With Azure Virtual WAN and Azure Firewall, Microsoft will provide two new services to help customers modernise their network. The Azure Virtual WAN service will simplify large-scale company branch connectivity, while with the Azure Firewall enterprises can enforce their security policies in the cloud. Both services are currently in public preview.
The public preview of both Azure Virtual WAN and Azure Firewall are Microsoft’s way of showing their customers new mechanisms for securing connectivity of their offices and infrastructure to Azure and its global network. Enterprises today face emerging challenges, with their employees working more remotely, combined with tighter regulations varying per country – for example, the GDPR in Europe that was introduced on the 25th of May 2018. Furthermore, having all branch offices accessing the public internet requires uniform network and security policies. Both Azure Virtual WAN and Azure Firewall can address these challenges.
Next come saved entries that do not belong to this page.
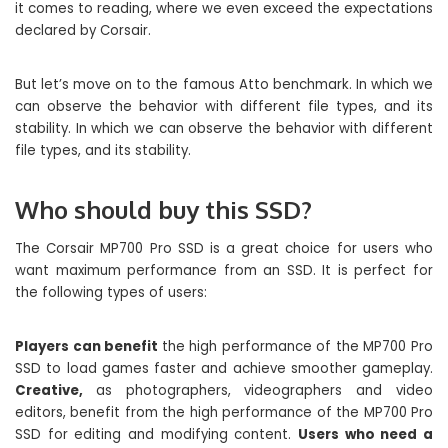
it comes to reading, where we even exceed the expectations
declared by Corsair.
But let’s move on to the famous Atto benchmark. In which we
can observe the behavior with different file types, and its
stability. In which we can observe the behavior with different
file types, and its stability.
Who should buy this SSD?
The Corsair MP700 Pro SSD is a great choice for users who
want maximum performance from an SSD. It is perfect for
the following types of users:
Players can benefit
the high performance of the MP700 Pro
SSD to load games faster and achieve smoother gameplay.
Creative,
as photographers, videographers and video
editors, benefit from the high performance of the MP700 Pro
SSD for editing and modifying content.
Users who need a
Azure Virtual WAN provides customers with a way of connecting a company's physical branches to Azure with SD-WAN (Software-Defined Wide Area Network) and VPN devices like customer premises equipment (CPE) leveraging the built-in automated connectivity and configuration management.
With Azure Virtual WAN, enterprises can benefit from Microsoft’s Global Network, and traffic from their branch offices can enter the closest Microsoft edge site. According to Yousef Khalidi, corporate vice president, Azure Networking, in the blog post about Azure Virtual WAN:
We have over 130 edge sites or Points of Presence (PoPs). Once your traffic is in the Microsoft global network, it terminates in a virtual hub. An Azure Virtual WAN is composed of multiple virtual hubs. You can create your hubs in different Azure regions. Azure has more global regions than any other public cloud provider bringing your virtual hubs close to your branches around the world.
The other new service Azure Firewall offers fully stateful native firewall capabilities for Virtual Network resources, including high availability and the ability to scale automatically. With Azure Firewall enterprises can enforce connectivity policies using the application and network level filtering rules.
The preview release of Azure Firewall offers various capabilities such as Outbound FQDN filtering, Network traffic filtering rules, Outbound SNAT support, and integration with Azure Monitor service for logging.
Microsoft is not the only significant cloud provider increasing their network service capabilities. Amazon, for instance, raised the bandwidth to speed up data transfer and launched AWS Firewall Manager. However, Microsoft with Azure Virtual WAN is now entering the SD-WAN market, which according to an estimate of IDC’s Worldwide SD-WAN Forecast (2017–2021) will hit $8 billion by 2021 due to the continuing growth of cloud computing and employees accessing cloud-hosted workloads from various locations. In a TechTarget article, Brad Casemore, an IDC analyst, said:
But this Azure network service solves a big problem for customers who make decisions about network transports and integration with existing routers, as they consume more cloud resources from more locations. Now what you've got is more policy-based, tighter integration within the SD-WAN.
Enterprises can now try the public preview both Azure Virtual WAN and Azure Firewall for free via the Azure portal.